2023 Astounding-eligible authors: roundup #4

These authors are in their second year of eligibility for the Astounding, meaning that their qualifying work was published in 2021. Their eligibility clocks run out after the Chendgu Worldcon ballot.

Check the original post for a full(er) list of eligible authors, and the #astounding2023 tag for more of these spotlight posts. I’m focusing on authors who qualified with short fiction. Debut novels generally get more attention (though I certainly won’t say enough!) and so I want to shout about the short stuff.

Shreya Ila Anasuya hails from Calcutta and currently resides in London pursuing her PhD. Short pieces include “An Array of Worlds as a Rose Unfurling in Time” (Strange Horizons), “Mother, Mother” (F&SF), and the forthcoming “Playing Macbeth at the Electra Theatre on Beadon Street” (Infinite Constellations).

Betsy Aoki is a tech author and poet whose work has appeared in Uncanny and Strange Horizons. For Astounding purposes, check out the story “On a Branch Floating Down the River, a Wren Is Singing” (Uncanny).

Warren Benedetto is a prolific author of short fiction, with multiple appearances in places like Haven Spec (“The Man Who Ate the Road”), ParSec (“From Below”), The Dread Machine (most recently “A Piece of the Sky”), Dark Matter Magazine (most recently an audio version of “Set for Life”), The NoSleep Podcast (most recently “Scrapple”), and anthologies from Black Hare Press and Shacklebound Books. He has a lot of stories up on his website; I recommend spending some time clicking around.

Charles Q. Choi is a science journalist whose science fiction debut was the novelette “By the Will of the Gods” in Analog.

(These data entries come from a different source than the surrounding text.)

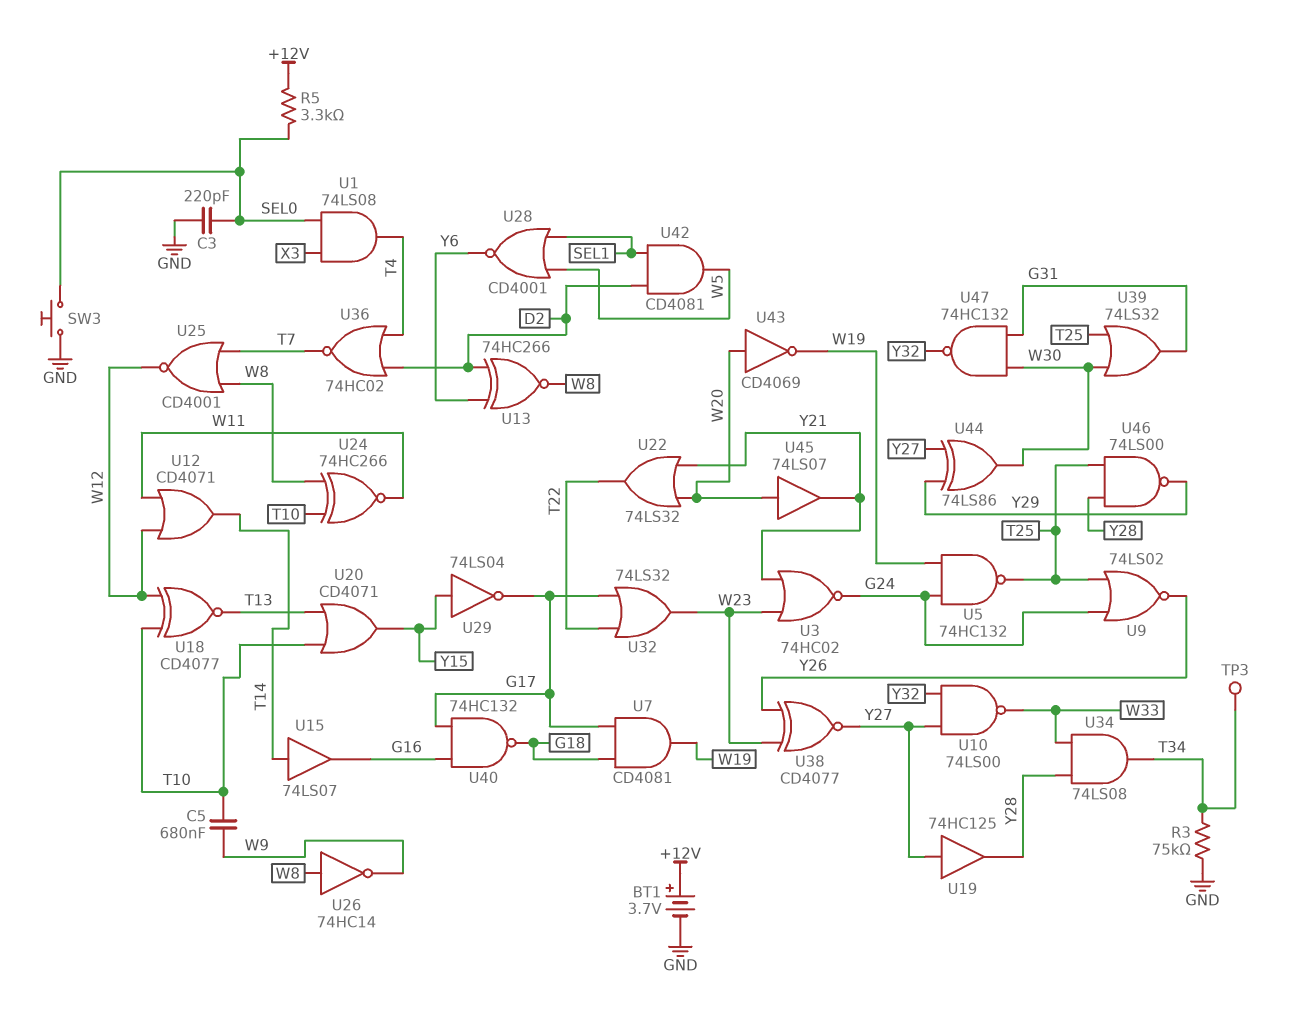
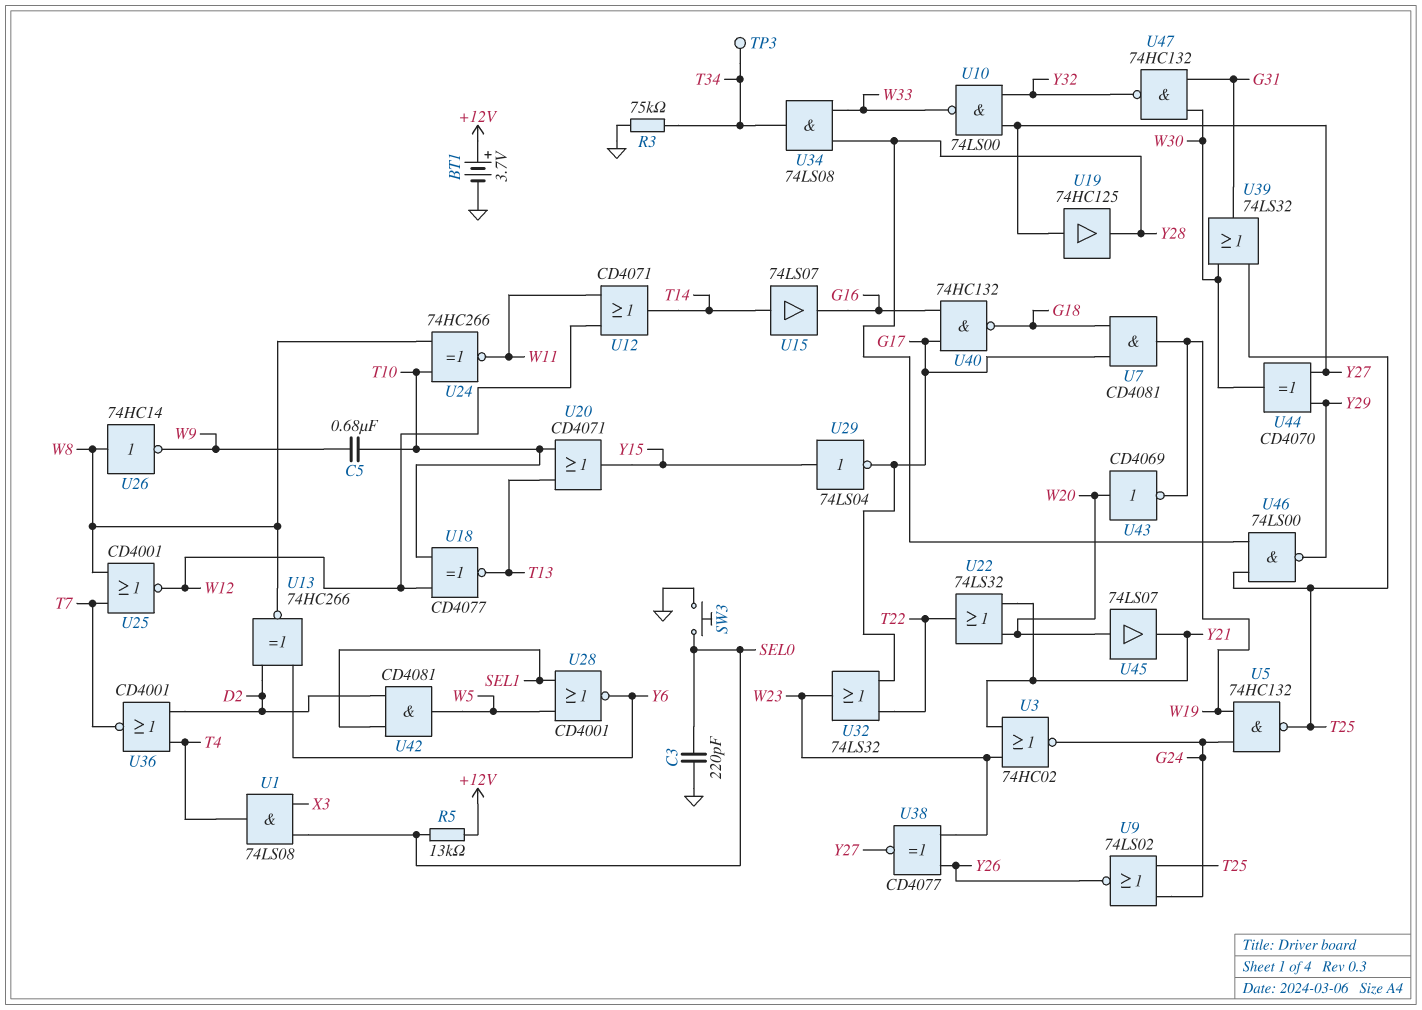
R5: 3.3k (+12V, SEL0) -> 13k (+12V, SEL0)
U36: NOR 74HC02 (in D2, in T4, out T7) -> NOR CD4001 (in D2, in T4, out T7)
U44: XOR 74LS86 (in Y27, in Y29, out W30) -> XOR CD4070 (in Y27, in Y29, out W30)

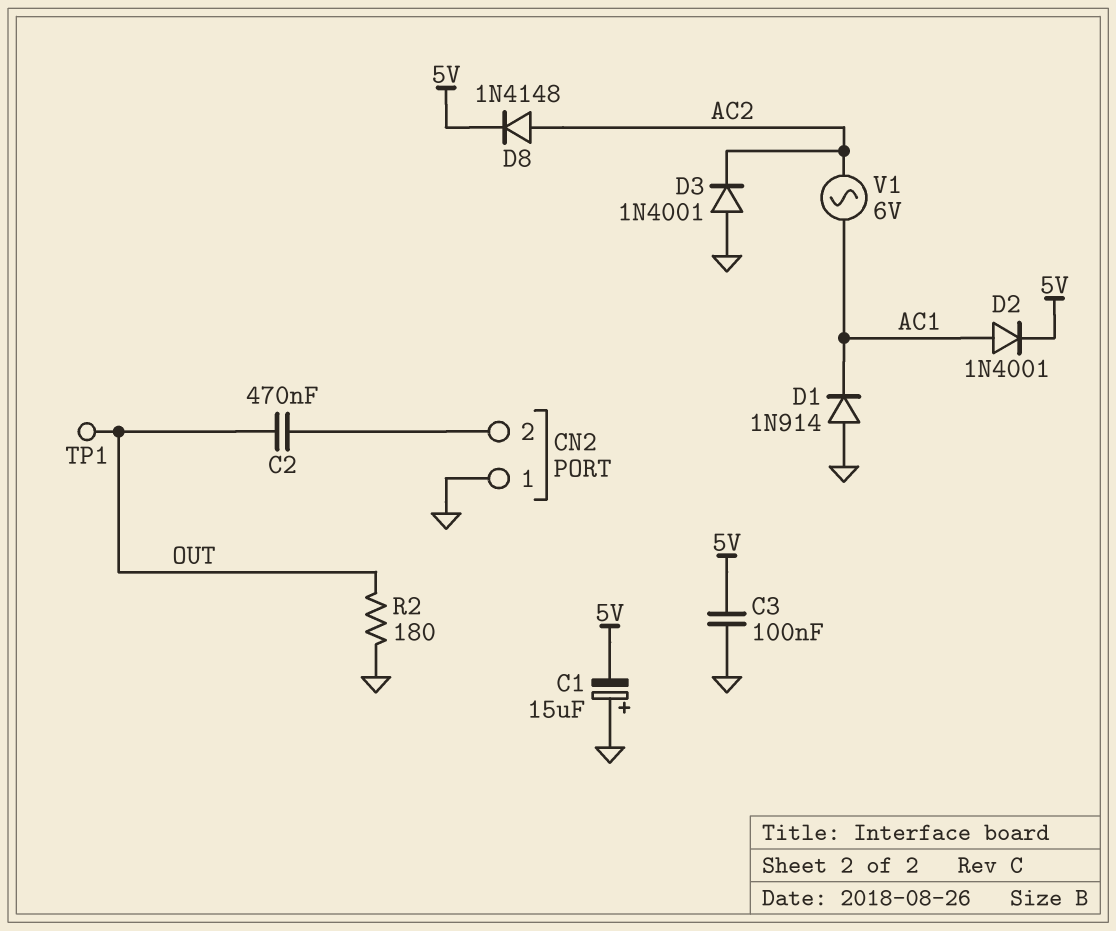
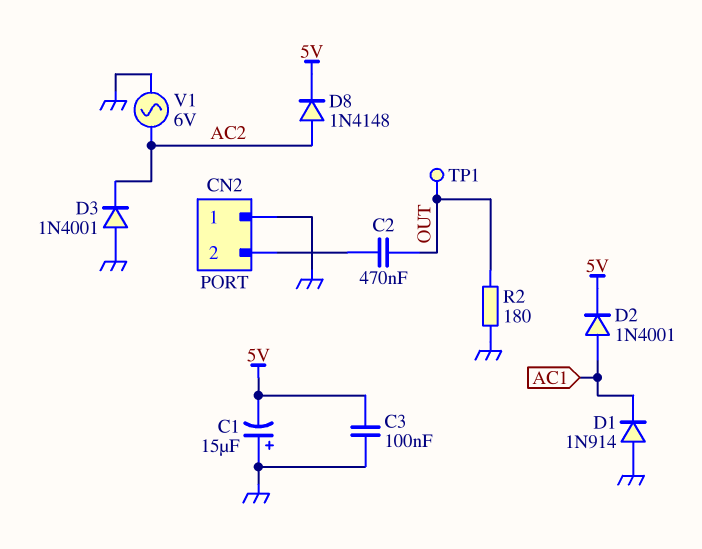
V1: AC 6V (AC1, AC2) -> AC 6V (AC2, GND)

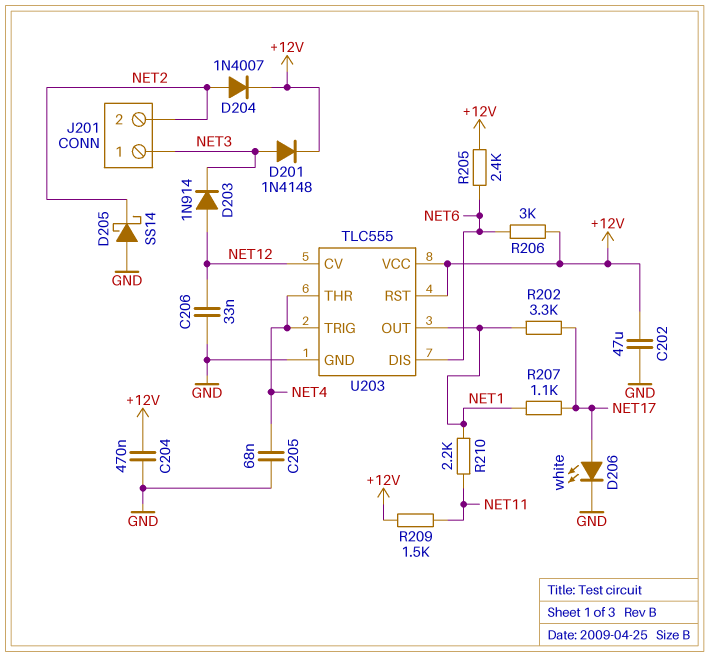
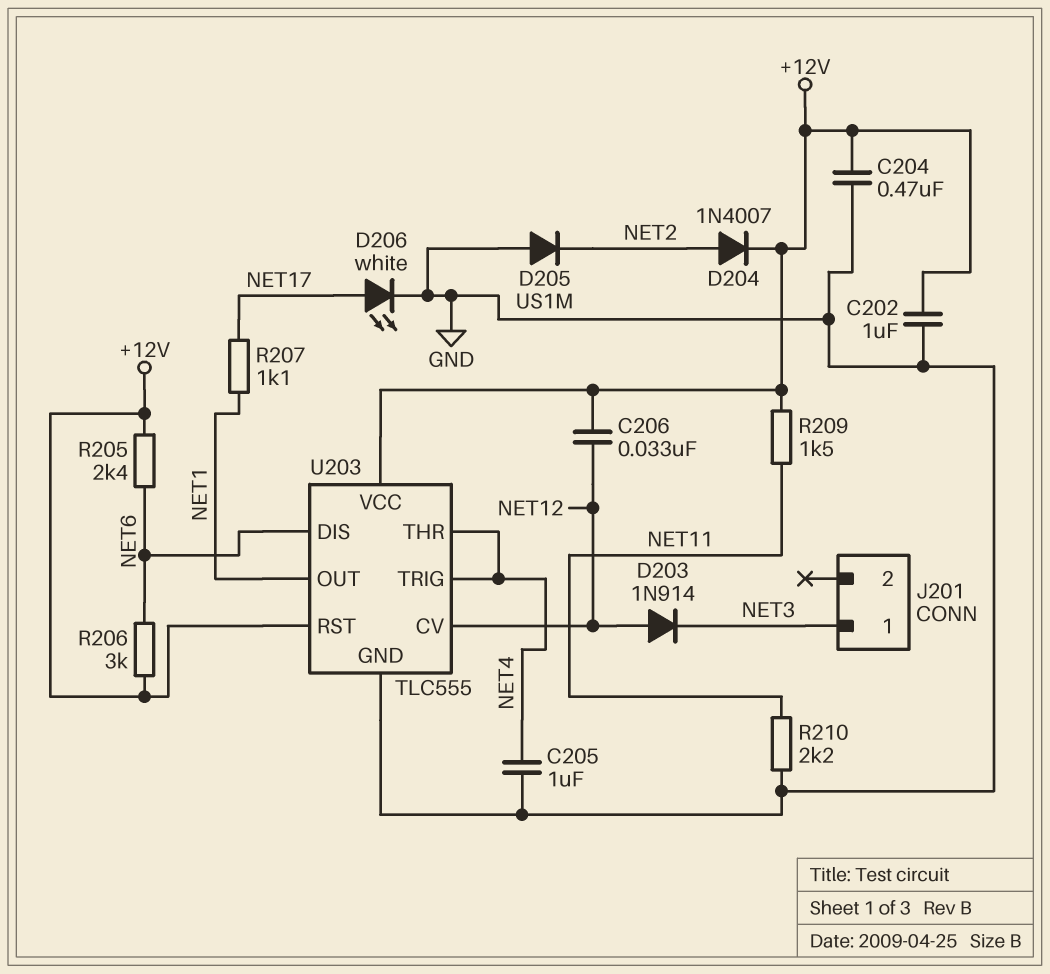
C202: 47uF (+12V, GND) -> 1uF (+12V, GND)
C205: 68nF (GND, NET4) -> 1uF (GND, NET4)
C206: 33nF (GND, NET12) -> 33nF (+12V, NET12)
D201: diode 1N4148 (A NET3, K +12V) -> none
D205: schottky SS14 (A GND, K NET2) -> diode US1M (A GND, K NET2)
J201 pin 2: NET2 -> none
R202: 3.3k (NET1, NET17) -> none
R210: 2.2k (NET1, NET11) -> 2.2k (GND, NET11)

Kel Coleman‘s published short fiction includes “Delete Your First Memory for Free” (FIYAH), “A Study of Sage” (Diabolical Plots), “Cirque Mécanique” (Anathema), “I Wear My Spiders in Remembrance of Myself” (Apparition Lit), and “Early Evening Soul” (Speculative City). Coleman started strong right out of the gate: “Delete Your First Memory for Free” was an Ignyte nominee, performed on Escape Pod, and reprinted in The Best American Science Fiction and Fantasy 2022.

Kate Francia is an editor as well as a writer, and her short fiction includes “Eating for Two” (Electric Lit), “Souls” (Fireside), “A Bird in the Window” (Beneath Ceaseless Skies), and microfiction for Apex.

A. L. Goldfuss is an infrastructure geek and speaker. Following a 2021 story in Fantasy (“The Woman with No Face”), xe ran the Adamant Press gamut with stories in Nightmare (“Fenworth City Municipal Watersheds Field Survey”) and Lightspeed (“Between the Stones and Stars”).

David Goodman lives in Scotland, founded the Edinburgh Genre Writers workshop, and published “Vegvísir” and “Carapace” in Clarkesworld.

Alyson Grauer is an actor, cosplayer, and vocalizer of stuff. She’s written a novel and a number of short pieces, including “Lavender, Juniper, Gunpowder, Smoke” (Apparition Lit), “Their Eyes Like Stars, Their Horns Aloft” (Untethered), and “Porch Light for the Lonely” (Cast of Wonders).

Thomas Ha has published a number of short stories and novelettes in the past couple of years, including “To People Who’d Never Known Good” (Beneath Ceaseless Skies), “Sweetbaby” (Clarkesworld), “Where You Left Me” (Lightspeed), and “Our Quiet Guests” (Three-Lobed Burning Eye). “Where the Old Neighbors Go” (Metaphorosis) was reprinted in Paula Guran’s Year’s Best Dark Fantasy and Horror: Vol. 2.